Meh, it just has fancy hair


----------



## gokujr1000 (Dec 27, 2013)

Hells Malice said:


> Valkyria Chronicles is one of the best PS3 games. For me it IS the undisputed best, however.
> VC2 is pretty fun too.
> From what i've heard, VC3 rivals VC1. Guess I shall see soon.


 




Arras said:


> If you own a PS3, I will agree with Hells Malice that the original Valkyria Chronicles is awesome and you should get it (it can be found for reasonably cheap considering it's pretty old already). There's also a free demo on PSN.


 
I'll definitely grab it, I have a 30 dollar gift card for a retail store so it should be easy enough.


----------



## Hyro-Sama (Dec 27, 2013)

Downloading. 

Finally have a reason to pick up my PSP again.


----------



## gokujr1000 (Dec 27, 2013)

Forgot to ask this earlier, do the PSP sequels keep the same style of gameplay as the first game?


----------



## trumpet-205 (Dec 27, 2013)

gokujr1000 said:


> Forgot to ask this earlier, do the PSP sequels keep the same style of gameplay as the first game?


Yes.


----------



## Arras (Dec 27, 2013)

gokujr1000 said:


> Forgot to ask this earlier, do the PSP sequels keep the same style of gameplay as the first game?

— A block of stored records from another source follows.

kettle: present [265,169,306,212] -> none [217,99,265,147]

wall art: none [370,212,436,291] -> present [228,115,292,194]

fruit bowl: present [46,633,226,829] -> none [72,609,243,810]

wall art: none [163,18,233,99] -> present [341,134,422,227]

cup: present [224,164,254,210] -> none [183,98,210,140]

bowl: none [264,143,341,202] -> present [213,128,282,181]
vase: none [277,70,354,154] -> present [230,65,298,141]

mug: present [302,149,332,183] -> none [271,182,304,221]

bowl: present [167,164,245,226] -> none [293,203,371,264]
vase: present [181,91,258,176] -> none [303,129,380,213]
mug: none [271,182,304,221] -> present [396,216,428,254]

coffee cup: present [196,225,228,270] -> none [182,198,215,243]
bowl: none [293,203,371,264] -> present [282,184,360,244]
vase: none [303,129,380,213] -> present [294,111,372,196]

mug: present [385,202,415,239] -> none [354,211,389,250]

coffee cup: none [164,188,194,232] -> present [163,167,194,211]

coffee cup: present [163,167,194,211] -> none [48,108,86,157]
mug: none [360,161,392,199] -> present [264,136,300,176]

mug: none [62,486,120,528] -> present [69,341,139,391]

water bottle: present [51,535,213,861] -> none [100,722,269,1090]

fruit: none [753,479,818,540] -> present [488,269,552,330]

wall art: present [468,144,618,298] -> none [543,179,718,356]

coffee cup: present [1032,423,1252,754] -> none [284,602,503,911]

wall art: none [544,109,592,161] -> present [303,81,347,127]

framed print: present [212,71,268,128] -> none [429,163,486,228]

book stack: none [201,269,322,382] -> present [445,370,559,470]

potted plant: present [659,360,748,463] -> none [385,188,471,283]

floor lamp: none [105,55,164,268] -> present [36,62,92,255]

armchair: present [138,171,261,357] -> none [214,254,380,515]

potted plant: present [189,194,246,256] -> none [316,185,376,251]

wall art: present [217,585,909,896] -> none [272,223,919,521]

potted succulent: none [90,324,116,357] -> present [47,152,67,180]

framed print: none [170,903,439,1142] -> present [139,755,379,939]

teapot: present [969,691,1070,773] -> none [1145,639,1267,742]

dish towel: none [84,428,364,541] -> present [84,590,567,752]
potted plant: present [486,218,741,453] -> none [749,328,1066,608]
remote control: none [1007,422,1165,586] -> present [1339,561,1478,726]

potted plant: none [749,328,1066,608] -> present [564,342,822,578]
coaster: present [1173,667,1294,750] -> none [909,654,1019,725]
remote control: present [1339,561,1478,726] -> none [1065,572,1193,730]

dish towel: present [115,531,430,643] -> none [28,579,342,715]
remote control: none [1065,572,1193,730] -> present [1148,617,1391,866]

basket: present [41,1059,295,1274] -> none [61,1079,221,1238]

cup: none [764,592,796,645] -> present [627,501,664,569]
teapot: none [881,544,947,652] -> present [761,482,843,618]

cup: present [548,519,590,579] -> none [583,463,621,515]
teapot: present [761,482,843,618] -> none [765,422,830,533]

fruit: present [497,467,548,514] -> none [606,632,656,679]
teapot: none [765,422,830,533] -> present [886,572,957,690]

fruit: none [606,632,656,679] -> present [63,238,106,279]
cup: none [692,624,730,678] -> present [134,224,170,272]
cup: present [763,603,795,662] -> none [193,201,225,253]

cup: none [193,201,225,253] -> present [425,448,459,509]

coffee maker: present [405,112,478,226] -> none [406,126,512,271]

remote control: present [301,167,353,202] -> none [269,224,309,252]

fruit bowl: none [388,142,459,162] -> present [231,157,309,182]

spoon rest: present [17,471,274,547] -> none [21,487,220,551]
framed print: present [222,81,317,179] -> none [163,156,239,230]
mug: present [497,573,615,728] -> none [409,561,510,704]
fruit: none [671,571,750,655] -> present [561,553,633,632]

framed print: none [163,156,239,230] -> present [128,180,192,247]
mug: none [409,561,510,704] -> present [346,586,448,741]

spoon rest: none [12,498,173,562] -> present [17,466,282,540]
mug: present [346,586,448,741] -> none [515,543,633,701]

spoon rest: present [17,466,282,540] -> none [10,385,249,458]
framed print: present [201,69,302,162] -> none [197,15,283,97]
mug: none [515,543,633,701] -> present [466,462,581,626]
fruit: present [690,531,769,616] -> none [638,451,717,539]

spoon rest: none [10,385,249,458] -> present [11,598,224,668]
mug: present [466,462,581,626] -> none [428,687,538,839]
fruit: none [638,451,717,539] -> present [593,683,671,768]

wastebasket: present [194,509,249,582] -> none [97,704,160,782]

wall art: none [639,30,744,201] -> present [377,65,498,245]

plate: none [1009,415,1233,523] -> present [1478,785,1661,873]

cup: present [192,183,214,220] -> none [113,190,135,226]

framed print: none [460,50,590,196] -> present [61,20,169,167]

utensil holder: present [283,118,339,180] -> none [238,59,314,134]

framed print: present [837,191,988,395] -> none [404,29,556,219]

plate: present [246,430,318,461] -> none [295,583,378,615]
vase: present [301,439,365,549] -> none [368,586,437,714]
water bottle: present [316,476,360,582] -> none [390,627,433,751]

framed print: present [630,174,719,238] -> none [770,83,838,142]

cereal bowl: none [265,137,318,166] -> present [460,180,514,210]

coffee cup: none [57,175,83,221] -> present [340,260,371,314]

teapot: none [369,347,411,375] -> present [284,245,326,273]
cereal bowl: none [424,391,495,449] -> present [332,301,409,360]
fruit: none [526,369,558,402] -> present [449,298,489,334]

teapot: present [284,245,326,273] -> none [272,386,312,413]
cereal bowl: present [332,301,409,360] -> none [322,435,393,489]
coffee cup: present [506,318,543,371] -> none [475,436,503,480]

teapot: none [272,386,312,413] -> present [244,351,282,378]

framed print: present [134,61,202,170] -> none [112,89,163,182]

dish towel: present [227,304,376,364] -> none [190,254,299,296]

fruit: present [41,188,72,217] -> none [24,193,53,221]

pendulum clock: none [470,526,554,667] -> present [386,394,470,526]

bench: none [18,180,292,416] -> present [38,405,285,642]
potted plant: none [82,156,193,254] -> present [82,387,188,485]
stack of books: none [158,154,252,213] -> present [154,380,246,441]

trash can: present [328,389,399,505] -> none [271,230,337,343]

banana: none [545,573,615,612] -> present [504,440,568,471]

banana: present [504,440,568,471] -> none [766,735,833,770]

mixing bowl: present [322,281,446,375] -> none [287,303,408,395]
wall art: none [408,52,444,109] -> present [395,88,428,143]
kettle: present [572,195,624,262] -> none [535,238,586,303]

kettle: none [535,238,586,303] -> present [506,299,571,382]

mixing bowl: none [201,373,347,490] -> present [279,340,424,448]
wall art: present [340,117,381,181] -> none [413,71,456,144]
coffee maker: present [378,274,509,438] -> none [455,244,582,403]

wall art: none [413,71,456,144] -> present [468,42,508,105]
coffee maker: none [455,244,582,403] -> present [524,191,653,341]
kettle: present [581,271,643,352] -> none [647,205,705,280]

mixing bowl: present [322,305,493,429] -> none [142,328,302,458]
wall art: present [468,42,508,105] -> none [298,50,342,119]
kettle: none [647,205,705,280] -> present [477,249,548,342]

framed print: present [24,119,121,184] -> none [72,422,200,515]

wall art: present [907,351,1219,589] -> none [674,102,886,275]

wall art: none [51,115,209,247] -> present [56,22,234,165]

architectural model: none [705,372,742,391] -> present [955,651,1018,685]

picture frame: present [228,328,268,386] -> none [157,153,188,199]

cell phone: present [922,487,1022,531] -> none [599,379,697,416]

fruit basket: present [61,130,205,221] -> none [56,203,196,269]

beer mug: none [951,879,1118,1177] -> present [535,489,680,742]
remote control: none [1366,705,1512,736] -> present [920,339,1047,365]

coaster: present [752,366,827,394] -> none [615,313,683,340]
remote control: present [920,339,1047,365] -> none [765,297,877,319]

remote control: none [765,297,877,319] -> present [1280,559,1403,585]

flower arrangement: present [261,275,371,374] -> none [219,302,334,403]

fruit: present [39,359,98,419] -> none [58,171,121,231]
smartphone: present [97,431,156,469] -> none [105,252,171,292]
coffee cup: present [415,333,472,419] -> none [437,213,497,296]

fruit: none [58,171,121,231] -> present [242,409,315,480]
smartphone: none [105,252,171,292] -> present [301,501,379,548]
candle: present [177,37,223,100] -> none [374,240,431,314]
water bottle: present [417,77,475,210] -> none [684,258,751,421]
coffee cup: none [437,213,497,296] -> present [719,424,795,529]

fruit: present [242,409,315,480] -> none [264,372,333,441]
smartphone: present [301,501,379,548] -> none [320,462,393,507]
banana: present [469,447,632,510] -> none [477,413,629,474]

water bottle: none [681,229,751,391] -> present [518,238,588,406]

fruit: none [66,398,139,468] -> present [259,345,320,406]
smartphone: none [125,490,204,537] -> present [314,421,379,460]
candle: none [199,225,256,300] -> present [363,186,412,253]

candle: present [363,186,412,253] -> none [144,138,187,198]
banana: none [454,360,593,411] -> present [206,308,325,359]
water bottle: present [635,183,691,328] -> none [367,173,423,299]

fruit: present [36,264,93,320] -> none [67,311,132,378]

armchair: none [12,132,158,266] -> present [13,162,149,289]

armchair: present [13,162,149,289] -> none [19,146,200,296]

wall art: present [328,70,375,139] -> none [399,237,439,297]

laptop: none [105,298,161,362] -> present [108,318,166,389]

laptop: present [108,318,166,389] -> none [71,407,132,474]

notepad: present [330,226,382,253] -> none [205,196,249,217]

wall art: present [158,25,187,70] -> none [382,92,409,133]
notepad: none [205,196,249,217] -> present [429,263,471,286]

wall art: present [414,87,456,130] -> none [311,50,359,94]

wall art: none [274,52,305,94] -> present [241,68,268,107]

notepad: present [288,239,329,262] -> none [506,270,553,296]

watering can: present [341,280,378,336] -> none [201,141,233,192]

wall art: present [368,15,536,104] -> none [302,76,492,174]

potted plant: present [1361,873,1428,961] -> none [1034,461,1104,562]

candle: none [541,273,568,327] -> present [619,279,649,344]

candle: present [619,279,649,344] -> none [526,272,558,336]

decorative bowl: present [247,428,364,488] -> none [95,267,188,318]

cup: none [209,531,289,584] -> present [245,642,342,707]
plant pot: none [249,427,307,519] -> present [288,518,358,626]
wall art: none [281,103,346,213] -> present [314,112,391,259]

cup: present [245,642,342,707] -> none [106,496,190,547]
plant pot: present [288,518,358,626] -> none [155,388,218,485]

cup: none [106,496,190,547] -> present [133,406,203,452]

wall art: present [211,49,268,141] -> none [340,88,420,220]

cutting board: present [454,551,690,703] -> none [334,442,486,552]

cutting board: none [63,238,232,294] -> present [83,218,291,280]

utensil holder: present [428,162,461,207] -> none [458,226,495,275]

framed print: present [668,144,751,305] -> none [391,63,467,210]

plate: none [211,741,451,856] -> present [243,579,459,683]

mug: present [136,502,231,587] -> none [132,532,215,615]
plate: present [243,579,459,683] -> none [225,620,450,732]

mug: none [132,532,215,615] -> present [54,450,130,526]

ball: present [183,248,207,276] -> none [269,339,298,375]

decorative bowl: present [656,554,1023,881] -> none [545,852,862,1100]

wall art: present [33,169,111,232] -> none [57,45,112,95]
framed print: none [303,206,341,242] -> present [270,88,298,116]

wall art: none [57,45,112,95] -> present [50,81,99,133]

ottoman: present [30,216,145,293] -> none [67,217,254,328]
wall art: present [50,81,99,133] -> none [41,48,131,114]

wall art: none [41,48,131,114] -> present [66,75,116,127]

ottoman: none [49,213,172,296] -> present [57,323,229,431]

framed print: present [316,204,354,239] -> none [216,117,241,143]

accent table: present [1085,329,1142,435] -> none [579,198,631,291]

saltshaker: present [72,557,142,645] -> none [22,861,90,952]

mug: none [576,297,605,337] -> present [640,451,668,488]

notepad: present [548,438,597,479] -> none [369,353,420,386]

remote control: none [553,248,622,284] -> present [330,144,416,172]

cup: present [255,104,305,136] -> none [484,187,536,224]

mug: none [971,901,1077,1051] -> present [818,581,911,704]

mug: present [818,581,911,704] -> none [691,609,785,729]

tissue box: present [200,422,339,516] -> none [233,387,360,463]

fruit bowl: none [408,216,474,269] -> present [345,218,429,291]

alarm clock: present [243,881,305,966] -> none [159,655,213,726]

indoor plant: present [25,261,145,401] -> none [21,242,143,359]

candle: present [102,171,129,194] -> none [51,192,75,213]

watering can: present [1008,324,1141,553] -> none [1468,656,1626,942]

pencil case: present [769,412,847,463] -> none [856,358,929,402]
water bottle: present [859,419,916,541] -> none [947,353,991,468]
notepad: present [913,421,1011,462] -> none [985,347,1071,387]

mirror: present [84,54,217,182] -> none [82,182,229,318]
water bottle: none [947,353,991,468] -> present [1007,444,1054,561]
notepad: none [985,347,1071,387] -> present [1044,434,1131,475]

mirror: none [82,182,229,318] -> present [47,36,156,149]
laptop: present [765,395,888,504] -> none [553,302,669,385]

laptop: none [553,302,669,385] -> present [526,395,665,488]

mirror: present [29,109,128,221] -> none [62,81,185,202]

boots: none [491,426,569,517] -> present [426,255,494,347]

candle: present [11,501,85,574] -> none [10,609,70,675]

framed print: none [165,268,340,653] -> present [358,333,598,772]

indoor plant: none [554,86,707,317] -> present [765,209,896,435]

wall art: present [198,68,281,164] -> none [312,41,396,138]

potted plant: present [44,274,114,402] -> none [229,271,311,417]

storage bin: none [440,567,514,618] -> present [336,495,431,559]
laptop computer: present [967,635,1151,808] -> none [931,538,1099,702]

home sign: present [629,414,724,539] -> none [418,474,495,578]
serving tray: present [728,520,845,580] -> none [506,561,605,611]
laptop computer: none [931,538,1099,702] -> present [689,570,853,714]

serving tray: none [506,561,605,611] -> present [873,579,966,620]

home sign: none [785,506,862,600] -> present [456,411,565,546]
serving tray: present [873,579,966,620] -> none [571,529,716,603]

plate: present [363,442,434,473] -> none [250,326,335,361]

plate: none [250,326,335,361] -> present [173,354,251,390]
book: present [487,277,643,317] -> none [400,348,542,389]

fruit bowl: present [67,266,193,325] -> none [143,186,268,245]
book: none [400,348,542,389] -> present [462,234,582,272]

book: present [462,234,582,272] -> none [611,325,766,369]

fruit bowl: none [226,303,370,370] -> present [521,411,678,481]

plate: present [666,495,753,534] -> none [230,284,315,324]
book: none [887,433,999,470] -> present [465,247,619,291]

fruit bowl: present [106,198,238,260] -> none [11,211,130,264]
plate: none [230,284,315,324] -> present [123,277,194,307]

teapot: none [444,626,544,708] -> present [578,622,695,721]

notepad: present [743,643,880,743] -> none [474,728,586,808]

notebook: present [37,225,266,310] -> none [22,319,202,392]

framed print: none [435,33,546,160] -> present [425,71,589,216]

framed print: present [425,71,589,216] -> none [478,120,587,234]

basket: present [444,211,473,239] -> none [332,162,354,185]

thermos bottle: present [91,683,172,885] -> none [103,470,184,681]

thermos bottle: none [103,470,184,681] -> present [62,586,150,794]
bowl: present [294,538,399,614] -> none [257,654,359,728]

From what I can remember the way you select missions is pretty different and the PSP games (at least VC2) have the option to reclass/upgrade the class of your soldiers (in VC1 everyone is locked to one particular class), but the battles themselves play the same.


----------



## Subtle Demise (Dec 27, 2013)

For some reason the patcher thinks I don't have Java installed, when I have both the 32 and 64 bit ones.


----------



## Gahars (Dec 28, 2013)

What about us proud speakers of AAVE? When can we expect to receive Valkryia Ebonicles 3?


----------



## chartube12 (Dec 31, 2013)

The first game is great. Hard but great. Glad I am  playing in no perma death mode or else I have lost nearly everyone.


----------



## Skelletonike (Jan 1, 2014)

I'm gonna wait a bit longer until the translation is fully complete, from their release notes it seems there's still some text untranslated, and since I enjoy reading everything, I'll put it on hold for now.


----------



## emigre (Jan 2, 2014)

I've spent 15 hours playing this so far and I'm rather loving it.


----------



## GameWinner (Jan 2, 2014)

Now I just need to beat the first Valkyria Chronicles!
...and the second!


----------



## gamecaptor (Apr 14, 2014)

For anyone that has had success with patching it, can you confirm this is the correct info for the pre-patched ISO:

Senjou no Valkyria 3 – Extra Edition (Japan)
MD5: 5cb612d3062149c15130a73383a627d2
SHA1: 70f2ce891ce45b1a79e8ac5a0845f5845da7c117
CRC32: 6f0d3aa6


----------



## Raytheon_Thunder (Sep 20, 2019)

I'm currently playing the game.There's quite a few things that are still untranslated though.For example I found out that the newspaper and encyclopedia articles and a lot of dlc titles and a few dlc themselves are still untranslated.I was hoping the translators would fix these and perfect the translation but they seem to have gone into a hiatus.

It's really Sad.

I'm particularly sore about those newspaper articles which always felt pretty important to me as they contributed a lot to the worldbuilding of the game.


----------